Write the next few paragraphs of the article on young people and smoking, picking up after its final sentence.

#### PASSAGE FOR REVIEW ####

Originally written for Catalyst Magazine.
Health warnings on cigarette packages don’t have much of an effect. At least, not if you’re anything like Frankie Reid, university student and part-time smoker since she was 14.
Spending her formative years as a young teen hanging with 12 and 13-year-old chain smokers, Reid didn’t have much of a choice on whether or not she’d take up the habit as well. With a knowledge of the stores that wouldn’t think twice about selling to underage kids, and with “darts” being easily accessible at parties and at school, Reid thought “(they’re) doing it, so I might as well do it too.”
The Australian Bureau of Statistics states that 28.2% of younger adults (18-44 year olds) were smoking in 2001. This dropped to 16.3% in 2014-15. The smoking culture among youths has changed drastically, however it seems there is still a compulsion for teenagers to try smoking. Even with the bombardment of anti-smoking campaigns and grotesque images plastered over cigarette packaging, there’s still no inkling of a major change in attitudes.
Reid admits the potential health damage “wasn’t even a consideration” when she first contemplated smoking. “I just was doing it for the laughs. You think you’re fairly invincible when you’re 15 and 16… or 14.”
Alcohol and drug counsellor Alex Tsiliris believes it’s a “youthful exuberance” which allows younger generations to ignore the health risks. “They think, ‘you know I’m young, I’m healthy, therefore I’ll sit in denial’.”
Friends of Reid’s who have been smoking for over seven years now cough up blood and can no longer “feel their fingertips.” However, they continue to “punch the darts.”
If the obvious health side effects aren’t enough to change their ways, then what is? “Raised prices – I think that’s actually the most effective, to hit the pocket nerve,” says Reid.
Though many teenagers and young adults wouldn’t classify themselves as ‘smokers’, they’re more than happy to be a ‘social smoker’. In the everyday daylight hours, it may appear as though smoking isn’t ‘in’ anymore. However, a night out with friends demonstrates the casual attitudes towards cigarettes.
For many young smokers, their first attempt at smoking is among friends. This creates an association between smoking and social settings. Counsellor and addiction specialist Domenic Vigilanti says the social aspect of cigarettes is a major deterrent to breaking the habit. “It looks fun, it looks sociable, and you’re looking for a stimulant. That’s why it’s so hard for young people, it’s that social kind of connectedness,” he says.

#### DATA FOR REVIEW ####

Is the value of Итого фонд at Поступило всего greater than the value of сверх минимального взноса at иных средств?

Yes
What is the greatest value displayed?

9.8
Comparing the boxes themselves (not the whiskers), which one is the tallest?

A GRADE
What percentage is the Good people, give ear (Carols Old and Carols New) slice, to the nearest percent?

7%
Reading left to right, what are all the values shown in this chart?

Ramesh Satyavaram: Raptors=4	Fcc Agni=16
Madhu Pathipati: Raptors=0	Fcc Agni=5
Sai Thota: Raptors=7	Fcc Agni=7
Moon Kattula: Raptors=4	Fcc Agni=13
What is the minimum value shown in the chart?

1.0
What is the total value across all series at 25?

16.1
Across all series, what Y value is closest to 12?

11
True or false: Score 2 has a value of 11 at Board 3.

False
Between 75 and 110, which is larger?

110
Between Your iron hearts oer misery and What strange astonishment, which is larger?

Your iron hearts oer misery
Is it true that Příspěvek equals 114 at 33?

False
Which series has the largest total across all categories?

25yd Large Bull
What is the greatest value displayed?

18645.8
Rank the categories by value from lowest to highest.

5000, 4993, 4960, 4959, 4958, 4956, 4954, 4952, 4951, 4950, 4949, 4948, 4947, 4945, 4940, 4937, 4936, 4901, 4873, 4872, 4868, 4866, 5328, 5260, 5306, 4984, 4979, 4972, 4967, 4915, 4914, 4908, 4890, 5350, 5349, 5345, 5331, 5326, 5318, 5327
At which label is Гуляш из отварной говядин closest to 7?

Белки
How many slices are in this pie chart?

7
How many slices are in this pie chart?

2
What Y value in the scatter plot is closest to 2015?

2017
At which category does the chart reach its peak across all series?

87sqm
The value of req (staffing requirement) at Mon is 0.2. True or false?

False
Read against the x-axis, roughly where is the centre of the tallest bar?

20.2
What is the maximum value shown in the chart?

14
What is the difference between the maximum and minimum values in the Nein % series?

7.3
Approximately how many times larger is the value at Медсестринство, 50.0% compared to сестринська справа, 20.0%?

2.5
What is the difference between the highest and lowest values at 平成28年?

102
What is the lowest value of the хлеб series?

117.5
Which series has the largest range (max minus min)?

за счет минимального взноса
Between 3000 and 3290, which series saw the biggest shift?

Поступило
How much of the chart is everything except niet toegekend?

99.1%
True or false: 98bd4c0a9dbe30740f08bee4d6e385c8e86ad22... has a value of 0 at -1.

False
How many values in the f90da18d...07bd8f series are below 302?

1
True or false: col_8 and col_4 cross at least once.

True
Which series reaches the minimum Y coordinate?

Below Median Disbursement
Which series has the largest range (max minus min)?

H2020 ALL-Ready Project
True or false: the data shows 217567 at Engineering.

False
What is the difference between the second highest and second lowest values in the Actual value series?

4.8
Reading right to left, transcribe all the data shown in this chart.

####

■ RESULT FOR THIS EXERCISE ■
In friendship groups like Reid’s, smoking is sometimes the sole reason to spend time with each other. “My friend once specifically drove 25 minutes to pick me up so we could punch darts,” she reminisces.
In order to continue shifting young people’s attitudes towards smoking, Vigilanti believes we need to ask questions about why young people are picking up the habit.
“Is it peer pressure, is it because it’s a stimulant, or (is it) your parents’ influence?”, she says.
For Tsiliris and Vigilanti’s generation of smokers, the iconic Marlboro Man ad campaign triggered many to try and emulate that ‘macho’ image. For Reid, however, it was her family’s influence which first began to normalise smoking. “My extended family have chain smoked since they were about 14, and they still do into their 40s and 50s. I’ve always had it around, that kind of influence,” says Reid. “It was always super social when I was growing up.”
Tsiliris believes many young adults haven’t shifted their mindset as “there are rites of passage associated with certain substances, including cigarettes… maybe an element of rebelliousness.”
“There’s always that element (of) ‘I’m going to do something that’s different from the majority’,” he expresses. This possibly rings true for Reid, who was deterred by her mum who had never smoked and her dad who warned her off of them after chain smoking for around 15 years.
“I was like, nah, up yours. I’m gonna punch darts.”